DATA TO EXAMINE -

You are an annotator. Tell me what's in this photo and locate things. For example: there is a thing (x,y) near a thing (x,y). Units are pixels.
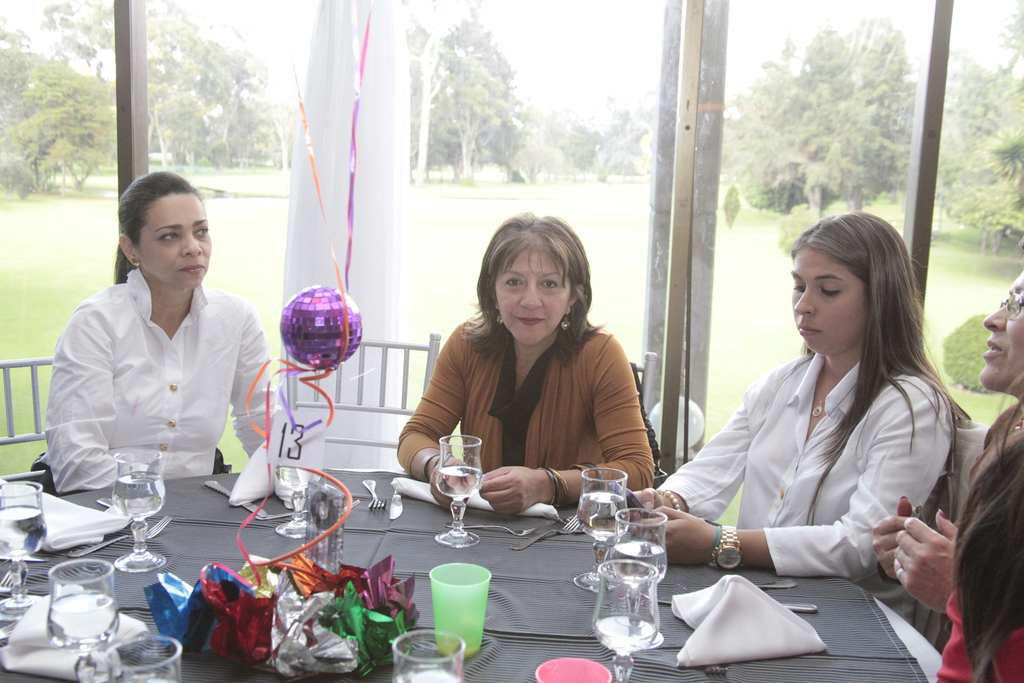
In this image i can see few women (488,372) sitting on chairs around the table (578,547), on the table (397,532) i can see few decorations (272,637), few glasses (139,455) and few tissues (41,605). In the background (366,203) i can see the curtain (380,169) and few glass windows (524,121) through which i can see few trees (815,125) and the sky (542,61).
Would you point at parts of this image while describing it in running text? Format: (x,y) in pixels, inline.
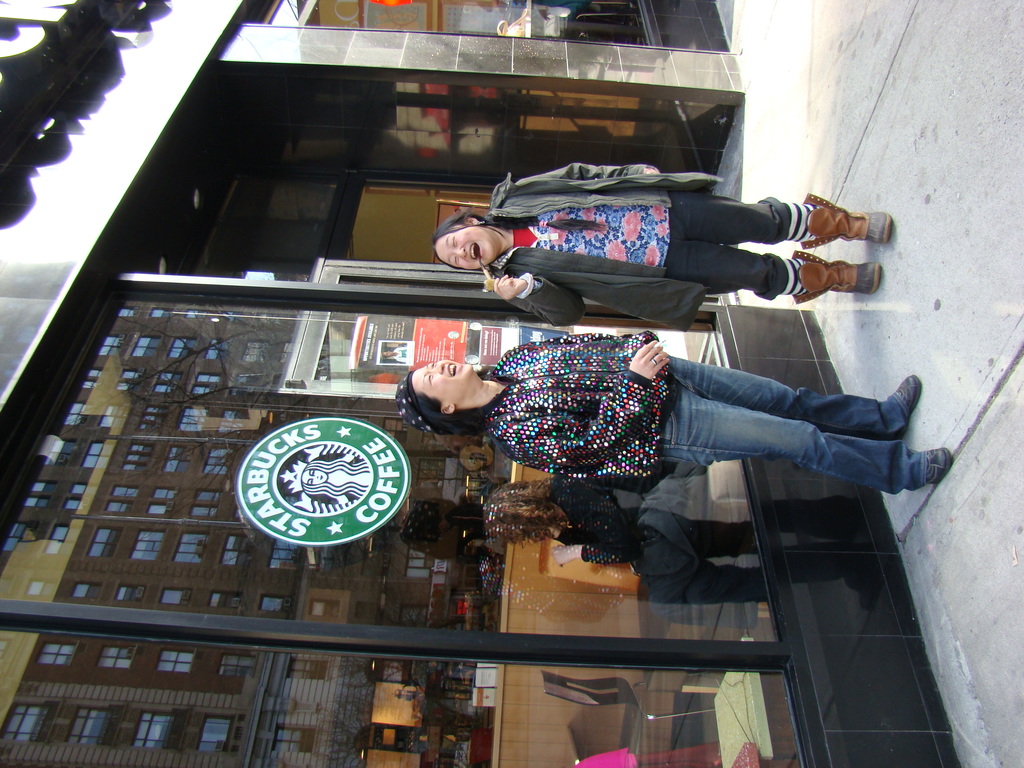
In this image there are two women (716,277) standing on the floor (866,374) and laughing in front of the coffee shop (217,532). On the left side (56,199) top there is a hoarding (94,100). Behind the woman (633,363) there is a glass (389,550) on which there is a symbol (298,479). In the coffee shop (601,644) there are chairs (584,705) and tables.
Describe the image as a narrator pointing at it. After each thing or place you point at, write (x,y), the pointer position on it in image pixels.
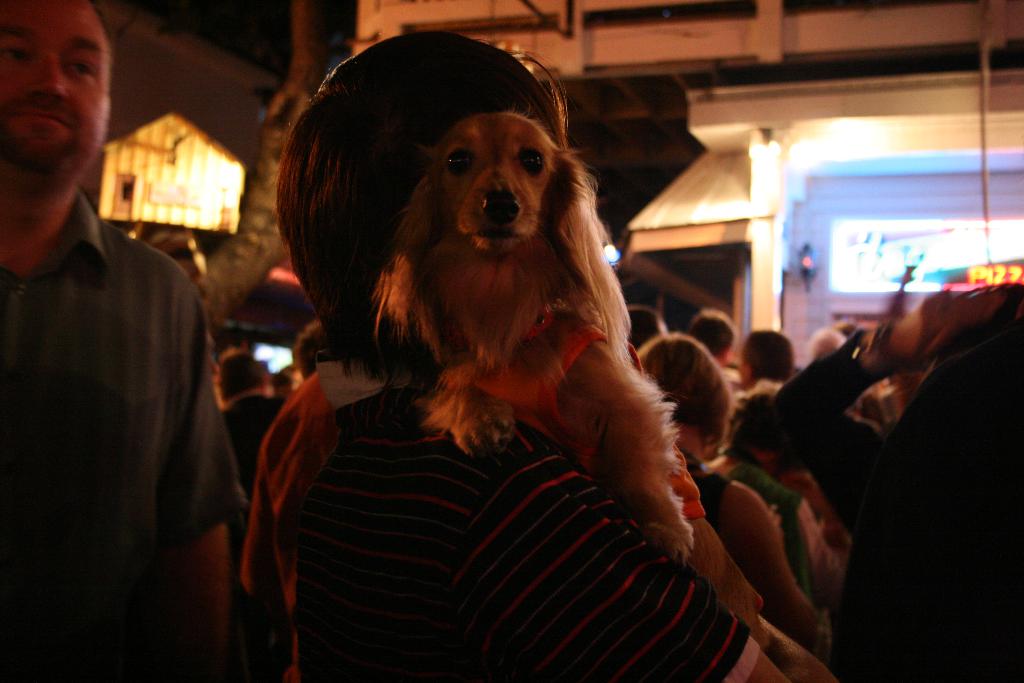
In this picture I can see a group of people (558,464) are standing. Here I can see a dog (471,322) is sitting on a person (492,493). In the background (674,159) I can see buildings (774,133).
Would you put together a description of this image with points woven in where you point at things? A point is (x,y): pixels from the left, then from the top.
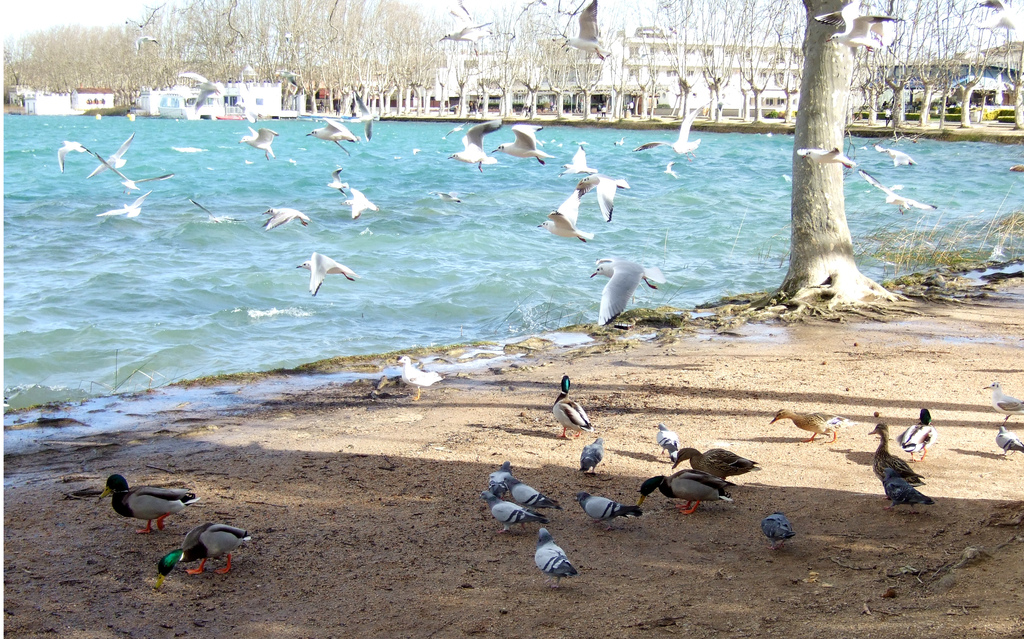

WHAT THIS TASK INVOLVES - Give back the material word for word, leaving out its pictures.

SOLUTION -
You are an annotator. Tell me what's in this photo and locate things. For example: there is a thing (x,y) near a thing (x,y). Units are pixels.
In this image i can see few women (488,372) sitting on chairs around the table (578,547), on the table (397,532) i can see few decorations (272,637), few glasses (139,455) and few tissues (41,605). In the background (366,203) i can see the curtain (380,169) and few glass windows (524,121) through which i can see few trees (815,125) and the sky (542,61).
Would you point at parts of this image while describing it in running text? Format: (x,y) in pixels, inline.
In this image there are two women (716,277) standing on the floor (866,374) and laughing in front of the coffee shop (217,532). On the left side (56,199) top there is a hoarding (94,100). Behind the woman (633,363) there is a glass (389,550) on which there is a symbol (298,479). In the coffee shop (601,644) there are chairs (584,705) and tables.
Describe the image as a narrator pointing at it. After each thing or place you point at, write (x,y), the pointer position on it in image pixels.
In this picture I can see a group of people (558,464) are standing. Here I can see a dog (471,322) is sitting on a person (492,493). In the background (674,159) I can see buildings (774,133).
Would you put together a description of this image with points woven in where you point at things? A point is (x,y): pixels from the left, then from the top.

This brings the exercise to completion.